Web Scraping Scripts

by Patrick Hemmen

Hello from Germany!

I have read the article "Scrape Textbooks, Save Money" by thOtnet in the Autumn 2017 issue and was impressed by the creative solution for a problem.  I had a similar issue with documentation from a training course of a big network equipment company.  They provided a lot of documentation during the training, but you can only read it with their special software.  With this software you can't copy anything from the document to your clipboard.  They added the ability to print pages, but only a certain amount.  If you hit the maximum of allowed pages to print, you can just make screenshots of it.  I have used the script from the above mentioned article as a basis for my own script to easily copy the interesting pages.  This is the kind of article I love to read in 2600.  The other type is about details of infrastructures in other countries (e.g. telephone network, Internet, or anything else) - thank you "Telecom Informer!"

In Germany we have a lot of public libraries from universities or local authorities in which you can lend books or magazine for free or for a very small yearly fee of around ten euros.  It's also possible to get a book from another library if your local one doesn't have it.  The other library will send the book to your local library for a small fee of two euros.  I use these kinds of libraries a lot to get the newest novels or magazines and save some money.

Some years ago, the local authorities library introduced the ability to lend digital media like ebooks, magazines, or audio books.  Not every small local authorities library can operate such an expensive digital media library by themselves, and therefore a lot of local authorities libraries get together and build a shared digital library.

Two main digital libraries are in use in my state of Germany (Lower Saxony): Lies-e and Onleihe (combination of Online and Leihe - lend).  My local authorities library is part of the Onleihe which they named NBib24 (Niedersachsische Bibliotheken 24 Stunden online - Lower Saxony Libraries 24 hours online).  The digital library is a service made by divibib GmbH.  Unfortunately, the whole system has a lots of bugs and they must use some kind of DRM to prevent easy sharing and enforce the duration of lend.

○ ○ ○ ○

*EXERCISE PROMPT*: Summarize the Web Scraping Scripts piece above in two sentences.

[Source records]
○ ○ ○ ○

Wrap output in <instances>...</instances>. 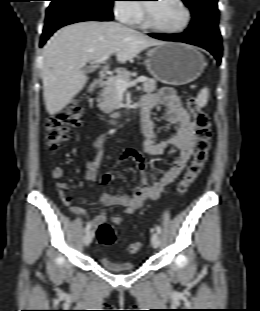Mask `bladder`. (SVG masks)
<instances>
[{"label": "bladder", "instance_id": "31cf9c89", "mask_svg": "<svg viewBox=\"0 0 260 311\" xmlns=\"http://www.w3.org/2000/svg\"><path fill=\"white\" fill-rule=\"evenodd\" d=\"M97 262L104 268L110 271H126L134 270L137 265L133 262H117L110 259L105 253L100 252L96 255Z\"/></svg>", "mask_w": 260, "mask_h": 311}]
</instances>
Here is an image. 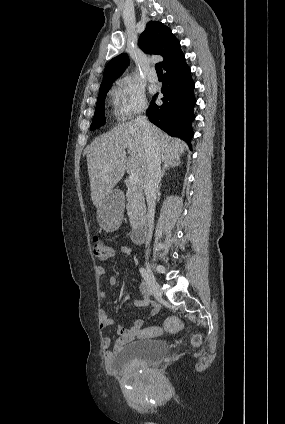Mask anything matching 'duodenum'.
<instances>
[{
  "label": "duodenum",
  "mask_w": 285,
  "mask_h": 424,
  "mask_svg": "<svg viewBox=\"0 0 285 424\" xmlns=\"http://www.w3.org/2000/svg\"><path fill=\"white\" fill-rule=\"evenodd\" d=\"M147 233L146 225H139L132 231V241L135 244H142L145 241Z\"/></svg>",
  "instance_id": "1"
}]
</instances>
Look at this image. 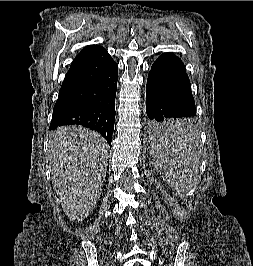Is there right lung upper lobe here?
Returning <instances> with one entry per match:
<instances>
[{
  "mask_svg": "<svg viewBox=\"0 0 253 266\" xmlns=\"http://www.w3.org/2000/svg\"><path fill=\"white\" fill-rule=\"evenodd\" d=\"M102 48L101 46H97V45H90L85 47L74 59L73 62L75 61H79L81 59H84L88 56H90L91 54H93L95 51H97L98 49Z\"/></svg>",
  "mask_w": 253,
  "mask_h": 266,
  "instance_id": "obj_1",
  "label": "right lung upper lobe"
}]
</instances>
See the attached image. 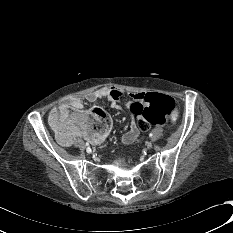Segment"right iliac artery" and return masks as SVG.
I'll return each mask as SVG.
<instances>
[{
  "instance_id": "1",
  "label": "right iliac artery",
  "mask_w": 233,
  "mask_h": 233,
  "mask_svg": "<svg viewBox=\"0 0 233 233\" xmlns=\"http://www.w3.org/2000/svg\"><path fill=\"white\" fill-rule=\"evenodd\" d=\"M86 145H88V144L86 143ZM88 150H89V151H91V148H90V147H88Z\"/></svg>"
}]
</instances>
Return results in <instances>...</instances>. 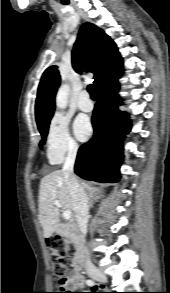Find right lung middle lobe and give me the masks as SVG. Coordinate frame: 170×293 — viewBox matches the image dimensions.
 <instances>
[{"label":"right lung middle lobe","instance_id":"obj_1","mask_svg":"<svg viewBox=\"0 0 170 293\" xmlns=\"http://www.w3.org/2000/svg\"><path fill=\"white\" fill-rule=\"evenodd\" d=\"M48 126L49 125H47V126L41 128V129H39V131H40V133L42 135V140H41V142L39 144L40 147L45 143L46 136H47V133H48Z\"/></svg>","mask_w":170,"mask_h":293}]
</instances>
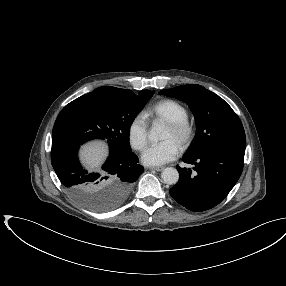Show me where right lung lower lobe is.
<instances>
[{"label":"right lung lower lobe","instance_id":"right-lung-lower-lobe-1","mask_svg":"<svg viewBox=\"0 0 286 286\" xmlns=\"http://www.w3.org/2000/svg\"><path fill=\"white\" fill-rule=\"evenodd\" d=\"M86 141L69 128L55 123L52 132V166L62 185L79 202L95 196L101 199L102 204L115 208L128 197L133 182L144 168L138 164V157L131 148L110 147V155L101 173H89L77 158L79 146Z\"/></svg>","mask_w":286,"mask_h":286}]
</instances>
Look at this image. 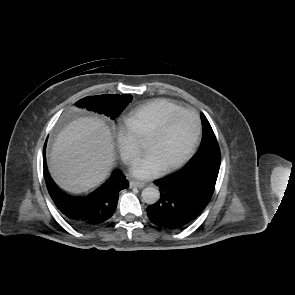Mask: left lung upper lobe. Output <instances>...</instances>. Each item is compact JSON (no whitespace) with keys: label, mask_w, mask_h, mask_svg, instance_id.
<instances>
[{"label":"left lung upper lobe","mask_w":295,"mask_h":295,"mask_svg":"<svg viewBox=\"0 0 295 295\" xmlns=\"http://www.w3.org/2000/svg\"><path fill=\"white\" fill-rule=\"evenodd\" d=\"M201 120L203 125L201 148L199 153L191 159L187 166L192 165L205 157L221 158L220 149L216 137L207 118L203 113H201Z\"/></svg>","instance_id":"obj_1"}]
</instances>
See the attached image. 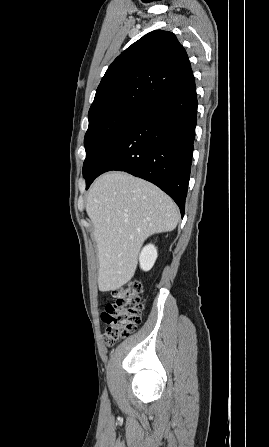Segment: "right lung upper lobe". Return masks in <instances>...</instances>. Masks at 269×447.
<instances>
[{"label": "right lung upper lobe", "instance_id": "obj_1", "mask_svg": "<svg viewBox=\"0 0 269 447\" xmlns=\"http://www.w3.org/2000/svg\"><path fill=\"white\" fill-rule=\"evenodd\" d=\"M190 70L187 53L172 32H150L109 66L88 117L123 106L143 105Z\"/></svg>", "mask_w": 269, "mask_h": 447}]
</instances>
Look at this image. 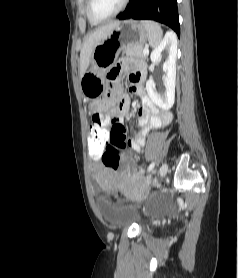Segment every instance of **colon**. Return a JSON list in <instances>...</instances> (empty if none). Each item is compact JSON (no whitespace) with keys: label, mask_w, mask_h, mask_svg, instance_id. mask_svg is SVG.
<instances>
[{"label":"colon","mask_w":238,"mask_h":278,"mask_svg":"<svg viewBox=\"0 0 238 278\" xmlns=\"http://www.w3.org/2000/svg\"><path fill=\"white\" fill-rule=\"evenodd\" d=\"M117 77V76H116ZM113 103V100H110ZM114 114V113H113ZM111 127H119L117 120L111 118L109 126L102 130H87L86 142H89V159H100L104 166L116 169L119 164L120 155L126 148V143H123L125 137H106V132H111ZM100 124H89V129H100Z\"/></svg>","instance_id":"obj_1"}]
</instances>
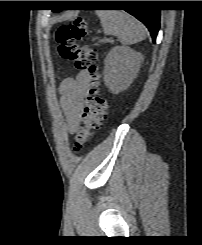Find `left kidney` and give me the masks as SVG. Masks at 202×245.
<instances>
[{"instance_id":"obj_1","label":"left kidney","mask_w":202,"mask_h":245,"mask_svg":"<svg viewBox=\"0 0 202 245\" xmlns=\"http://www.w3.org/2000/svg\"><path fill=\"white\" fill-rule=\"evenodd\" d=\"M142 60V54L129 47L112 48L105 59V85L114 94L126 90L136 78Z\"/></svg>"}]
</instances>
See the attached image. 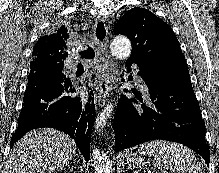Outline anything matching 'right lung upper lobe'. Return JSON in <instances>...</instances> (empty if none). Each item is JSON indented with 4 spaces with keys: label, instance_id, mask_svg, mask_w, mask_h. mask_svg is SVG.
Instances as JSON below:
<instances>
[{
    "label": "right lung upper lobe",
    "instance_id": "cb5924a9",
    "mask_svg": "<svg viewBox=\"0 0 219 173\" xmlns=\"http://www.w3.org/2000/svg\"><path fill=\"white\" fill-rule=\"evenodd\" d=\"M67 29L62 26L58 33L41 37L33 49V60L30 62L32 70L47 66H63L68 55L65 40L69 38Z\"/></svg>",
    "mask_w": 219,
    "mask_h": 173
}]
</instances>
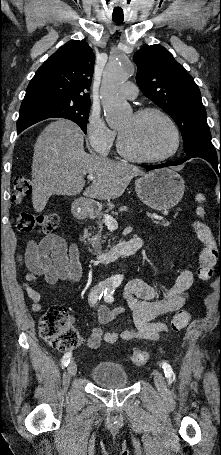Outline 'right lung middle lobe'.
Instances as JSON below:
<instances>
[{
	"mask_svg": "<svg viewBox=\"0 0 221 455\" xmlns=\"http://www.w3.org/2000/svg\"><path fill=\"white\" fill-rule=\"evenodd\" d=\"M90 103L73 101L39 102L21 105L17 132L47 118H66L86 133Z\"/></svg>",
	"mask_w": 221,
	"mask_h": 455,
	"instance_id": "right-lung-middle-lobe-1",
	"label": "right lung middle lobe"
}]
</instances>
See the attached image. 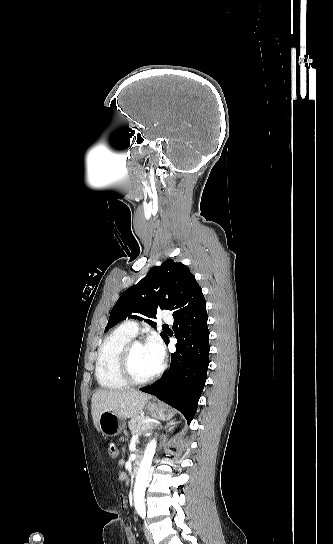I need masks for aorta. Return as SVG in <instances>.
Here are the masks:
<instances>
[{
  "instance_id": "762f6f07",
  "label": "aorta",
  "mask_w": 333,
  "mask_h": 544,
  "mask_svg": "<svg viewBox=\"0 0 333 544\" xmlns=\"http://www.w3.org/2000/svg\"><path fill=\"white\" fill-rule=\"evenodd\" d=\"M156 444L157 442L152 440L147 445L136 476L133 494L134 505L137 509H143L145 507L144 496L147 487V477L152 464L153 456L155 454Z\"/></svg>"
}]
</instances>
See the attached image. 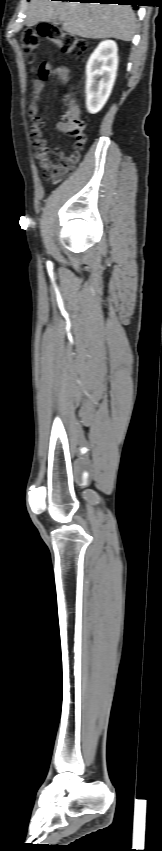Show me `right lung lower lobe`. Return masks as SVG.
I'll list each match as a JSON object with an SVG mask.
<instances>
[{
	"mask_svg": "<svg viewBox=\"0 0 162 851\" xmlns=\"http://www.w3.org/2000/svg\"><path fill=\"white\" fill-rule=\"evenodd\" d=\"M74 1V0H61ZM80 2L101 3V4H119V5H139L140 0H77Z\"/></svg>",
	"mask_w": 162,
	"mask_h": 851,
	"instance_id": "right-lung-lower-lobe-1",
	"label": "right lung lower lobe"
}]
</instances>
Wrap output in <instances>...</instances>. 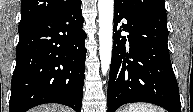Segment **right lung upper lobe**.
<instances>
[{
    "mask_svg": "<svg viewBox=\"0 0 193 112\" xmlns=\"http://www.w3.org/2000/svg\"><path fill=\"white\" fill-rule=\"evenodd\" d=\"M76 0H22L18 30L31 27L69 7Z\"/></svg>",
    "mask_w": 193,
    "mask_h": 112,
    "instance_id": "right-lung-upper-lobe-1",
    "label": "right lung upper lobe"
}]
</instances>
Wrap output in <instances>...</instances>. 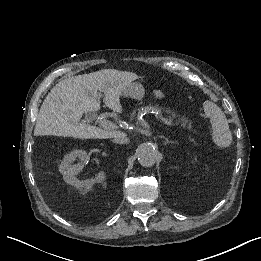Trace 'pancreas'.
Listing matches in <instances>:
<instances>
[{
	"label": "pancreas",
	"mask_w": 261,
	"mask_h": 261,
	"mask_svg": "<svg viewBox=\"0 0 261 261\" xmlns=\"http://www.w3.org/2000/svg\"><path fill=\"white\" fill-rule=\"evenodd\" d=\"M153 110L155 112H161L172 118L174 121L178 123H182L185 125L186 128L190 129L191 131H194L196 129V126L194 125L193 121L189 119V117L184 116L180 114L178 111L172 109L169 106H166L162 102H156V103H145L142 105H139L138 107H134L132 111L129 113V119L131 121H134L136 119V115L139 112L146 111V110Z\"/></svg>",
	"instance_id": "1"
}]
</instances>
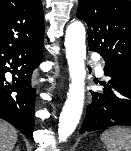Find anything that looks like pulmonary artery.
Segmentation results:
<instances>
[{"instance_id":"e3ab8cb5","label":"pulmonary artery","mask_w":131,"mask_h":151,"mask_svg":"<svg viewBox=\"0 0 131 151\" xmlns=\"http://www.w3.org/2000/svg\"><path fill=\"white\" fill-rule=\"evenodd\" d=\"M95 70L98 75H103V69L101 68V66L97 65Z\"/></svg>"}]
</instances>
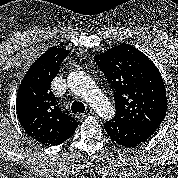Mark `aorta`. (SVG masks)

○ ○ ○ ○

*EXPECTED ANSWER*: Building on a script from an article about scraping textbooks, the writer made a script to copy pages from training documentation that could only be read in special software, which blocked copying and limited printing. The writer also uses German public libraries, which lend books and digital media for free or a small fee, and the local one belongs to the shared Onleihe digital library (NBib24), a divibib GmbH service that has many bugs and uses DRM.